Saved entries
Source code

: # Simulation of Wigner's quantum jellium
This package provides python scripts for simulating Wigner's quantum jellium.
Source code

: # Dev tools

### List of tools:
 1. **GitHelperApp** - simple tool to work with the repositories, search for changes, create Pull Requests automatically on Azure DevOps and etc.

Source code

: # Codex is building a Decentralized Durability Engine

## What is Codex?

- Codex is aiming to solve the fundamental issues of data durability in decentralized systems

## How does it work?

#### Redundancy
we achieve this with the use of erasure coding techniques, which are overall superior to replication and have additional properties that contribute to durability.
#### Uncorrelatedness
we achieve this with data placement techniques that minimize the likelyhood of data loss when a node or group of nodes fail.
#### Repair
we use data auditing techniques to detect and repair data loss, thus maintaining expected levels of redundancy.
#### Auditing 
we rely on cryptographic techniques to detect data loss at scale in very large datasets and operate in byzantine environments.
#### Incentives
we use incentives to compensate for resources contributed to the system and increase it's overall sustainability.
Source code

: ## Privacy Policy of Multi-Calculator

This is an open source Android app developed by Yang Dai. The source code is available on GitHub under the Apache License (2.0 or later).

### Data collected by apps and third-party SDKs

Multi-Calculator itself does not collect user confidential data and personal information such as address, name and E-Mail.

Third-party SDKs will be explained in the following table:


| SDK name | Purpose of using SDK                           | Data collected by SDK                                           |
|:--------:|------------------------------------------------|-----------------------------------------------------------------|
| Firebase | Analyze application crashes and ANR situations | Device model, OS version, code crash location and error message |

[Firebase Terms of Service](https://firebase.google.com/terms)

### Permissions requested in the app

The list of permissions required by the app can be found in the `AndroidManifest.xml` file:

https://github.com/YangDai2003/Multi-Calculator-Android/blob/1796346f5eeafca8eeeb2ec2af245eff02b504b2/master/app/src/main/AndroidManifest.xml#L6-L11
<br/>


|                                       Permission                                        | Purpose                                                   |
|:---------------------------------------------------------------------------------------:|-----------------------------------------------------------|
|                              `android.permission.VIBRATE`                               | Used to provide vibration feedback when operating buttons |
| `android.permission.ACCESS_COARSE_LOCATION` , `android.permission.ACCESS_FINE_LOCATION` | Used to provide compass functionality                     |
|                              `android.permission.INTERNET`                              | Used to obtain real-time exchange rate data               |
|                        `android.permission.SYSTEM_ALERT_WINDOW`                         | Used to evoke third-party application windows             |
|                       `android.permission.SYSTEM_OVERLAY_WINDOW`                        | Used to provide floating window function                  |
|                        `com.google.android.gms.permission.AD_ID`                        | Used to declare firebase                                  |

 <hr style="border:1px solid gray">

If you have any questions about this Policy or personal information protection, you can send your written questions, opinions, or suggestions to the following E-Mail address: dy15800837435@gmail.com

• _Problem to work on_:
Retype every record above exactly as it appears.

• _Response for this exercise_:
Source code

: # Simulation of Wigner's quantum jellium
This package provides python scripts for simulating Wigner's quantum jellium.
Source code

: # Dev tools

### List of tools:
 1. **GitHelperApp** - simple tool to work with the repositories, search for changes, create Pull Requests automatically on Azure DevOps and etc.

Source code

: # Codex is building a Decentralized Durability Engine

## What is Codex?

- Codex is aiming to solve the fundamental issues of data durability in decentralized systems

## How does it work?

#### Redundancy
we achieve this with the use of erasure coding techniques, which are overall superior to replication and have additional properties that contribute to durability.
#### Uncorrelatedness
we achieve this with data placement techniques that minimize the likelyhood of data loss when a node or group of nodes fail.
#### Repair
we use data auditing techniques to detect and repair data loss, thus maintaining expected levels of redundancy.
#### Auditing 
we rely on cryptographic techniques to detect data loss at scale in very large datasets and operate in byzantine environments.
#### Incentives
we use incentives to compensate for resources contributed to the system and increase it's overall sustainability.
Source code

: ## Privacy Policy of Multi-Calculator

This is an open source Android app developed by Yang Dai. The source code is available on GitHub under the Apache License (2.0 or later).

### Data collected by apps and third-party SDKs

Multi-Calculator itself does not collect user confidential data and personal information such as address, name and E-Mail.

Third-party SDKs will be explained in the following table:


| SDK name | Purpose of using SDK                           | Data collected by SDK                                           |
|:--------:|------------------------------------------------|-----------------------------------------------------------------|
| Firebase | Analyze application crashes and ANR situations | Device model, OS version, code crash location and error message |

[Firebase Terms of Service](https://firebase.google.com/terms)

### Permissions requested in the app

The list of permissions required by the app can be found in the `AndroidManifest.xml` file:

https://github.com/YangDai2003/Multi-Calculator-Android/blob/1796346f5eeafca8eeeb2ec2af245eff02b504b2/master/app/src/main/AndroidManifest.xml#L6-L11
<br/>


|                                       Permission                                        | Purpose                                                   |
|:---------------------------------------------------------------------------------------:|-----------------------------------------------------------|
|                              `android.permission.VIBRATE`                               | Used to provide vibration feedback when operating buttons |
| `android.permission.ACCESS_COARSE_LOCATION` , `android.permission.ACCESS_FINE_LOCATION` | Used to provide compass functionality                     |
|                              `android.permission.INTERNET`                              | Used to obtain real-time exchange rate data               |
|                        `android.permission.SYSTEM_ALERT_WINDOW`                         | Used to evoke third-party application windows             |
|                       `android.permission.SYSTEM_OVERLAY_WINDOW`                        | Used to provide floating window function                  |
|                        `com.google.android.gms.permission.AD_ID`                        | Used to declare firebase                                  |

 <hr style="border:1px solid gray">

If you have any questions about this Policy or personal information protection, you can send your written questions, opinions, or suggestions to the following E-Mail address: dy15800837435@gmail.com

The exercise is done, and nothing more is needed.